Ushering in a new era for cooling technology: Our investment in MAGNOTHERM
Cooling isn’t just a luxury — it’s essential for our daily lives and the global economy. From keeping our food fresh to creating comfortable environments in our homes and workplaces, it’s hard to imagine life without it. Moreover, manufacturing, research, and data centers rely heavily on precise cooling conditions, making the industry a critical part of technological advancement. The steadily increasing demand for cooling systems is driven by higher global temperatures — that it perpetuates — and an ever growing middle-class that can now afford cooling. The share of fridges in Chinese households increased from 7% to 95% between 1995 and 2007 to name just one example. The life we live without cooling is unimaginable.
What is less known though is the massive impact cooling has on our planet and particularly our climate. Around 10% of global emissions can be attributed to cooling. This roughly equals the emissions of the USA, and comprises 5 times the total emissions of the global aviation industry. Current cooling technology has been around for 100 years: vapor-compression refrigeration that uses gases, so-called refrigerants to cool. It comes with two major problems, as well as myriad safety issues. First, these systems are highly energy inefficient. Global cooling consumes 1.800 TWh of energy annually which equals 36 times the annual energy consumption of New York City. By 2060, cooling is expected to overtake the energy consumption of heating. Second, the refrigerants used, mostly HFC gases, have a much higher global warming potential and are up to 4,000 times more potent than CO2 (meaning 1t of emissions of such a gas contributes 4,000 times more to climate change than a 1t of CO2 emissions). Through leakage, these refrigerants can accumulate in the atmosphere. Such accumulation will add an additional 27% to the predicted global temperature rise by 2050, which corresponds to a 0.4 degree Celsius increase. So far all other possible refrigerants have been discarded on the basis of toxicity, ozone depletion, flammability or other problems.

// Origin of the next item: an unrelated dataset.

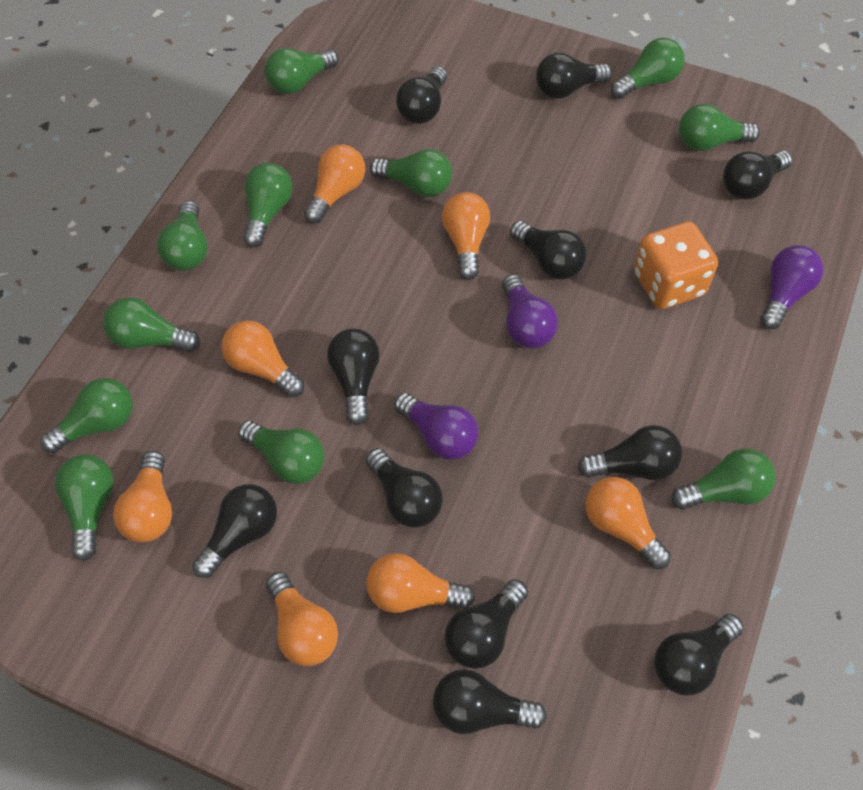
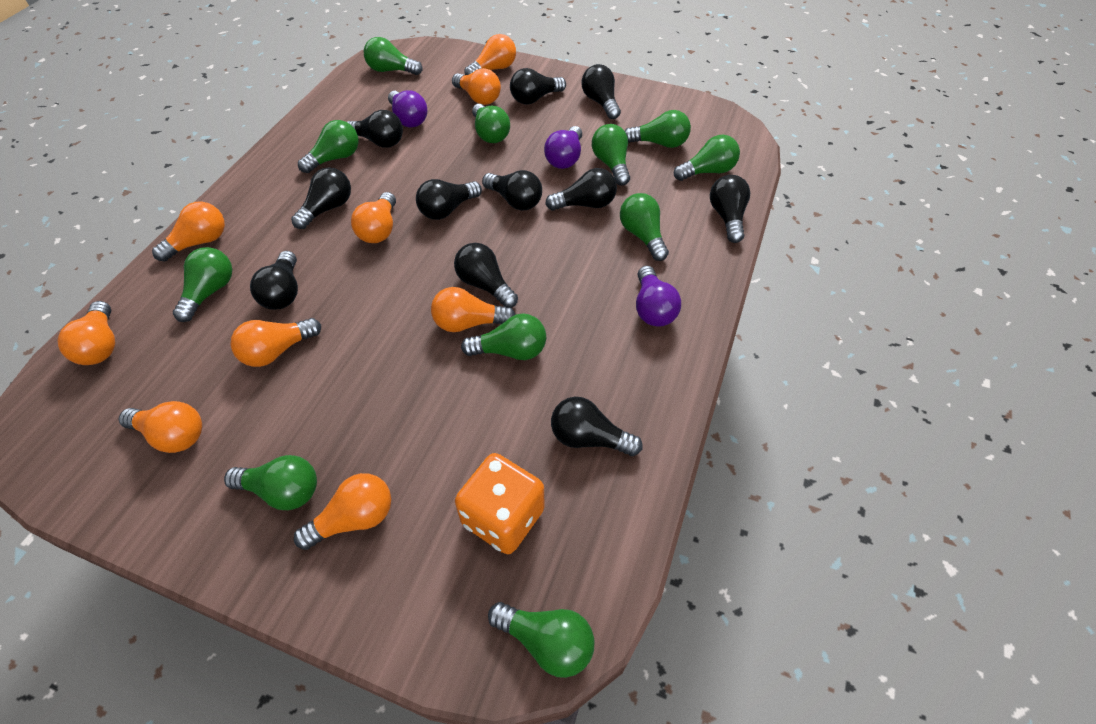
orange light bulb: [113,451,172,543] [221,321,304,397] [266,572,338,666] [304,145,365,224] [366,553,475,613] [442,192,490,280] [585,477,671,569] = 7 -> [57,301,115,365] [119,401,202,453] [152,201,225,262] [230,318,321,367] [294,473,391,550] [351,192,396,243] [431,287,515,332] [452,68,501,105] [465,34,516,75] = 9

The solution: Magnetocaloric cooling
Fortunately, there’s a solution on the horizon: magnetocaloric cooling. This innovative technology uses magnetic fields to cool materials without the need for harmful refrigerants, making it not only more environmentally friendly but also much more energy efficient. Compared to gas-based cooling, it is fully environmentally friendly (no need for refrigerant gases!), completely safe and much more energy efficient. Magnetocaloric cooling systems could reach a coefficient of performance — the main KPI for cooling performance representing the energy needed in relation to cooling output — of 8 or 9 compared to 2 or 3 achieved by the majority of present-day cooling systems. Now is the time to fully commit to commercializing magnetocaloric cooling. The urgency stems from the pressing need to address energy emissions and costs, as well as recent regulatory changes. The excessive energy consumption of cooling systems presents sustainability and economic challenges across industries, particularly with energy prices skyrocketing. In some countries, such as Saudi Arabia, over 50% of the energy consumption can be attributed to cooling alone. Furthermore, the Kigali Amendment, a global regulation passed in 2019, mandates the phasing out of HFC gases by 2047 due to their high global warming potential.
Magnetocaloric cooling is not only a valuable solution for current cooling needs but it also has the potential to play a pivotal role in the transition towards a cleaner future. In the transportation of hydrogen, for example, cooling is a critical process that is both energy-intensive and expensive. The adoption of magnetic cooling technology could lead to a 30–40% increase in energy efficiency, making it a viable and economically feasible option.
And now, thanks to the work of the brilliant team at MAGNOTHERM, this technology is becoming a reality. Their special refinement and coating processes have made magnetocaloric materials more reliable, efficient, and cost-effective, enabling them to offer cooling systems for commercial fridges to supermarkets that are 40% more energy efficient than traditional fridges and free of any global warming refrigerants. The potential energy savings are enormous — operationalizing just 10,000 of these fridges could power 25,000 German households for a year, significantly decreasing energy costs.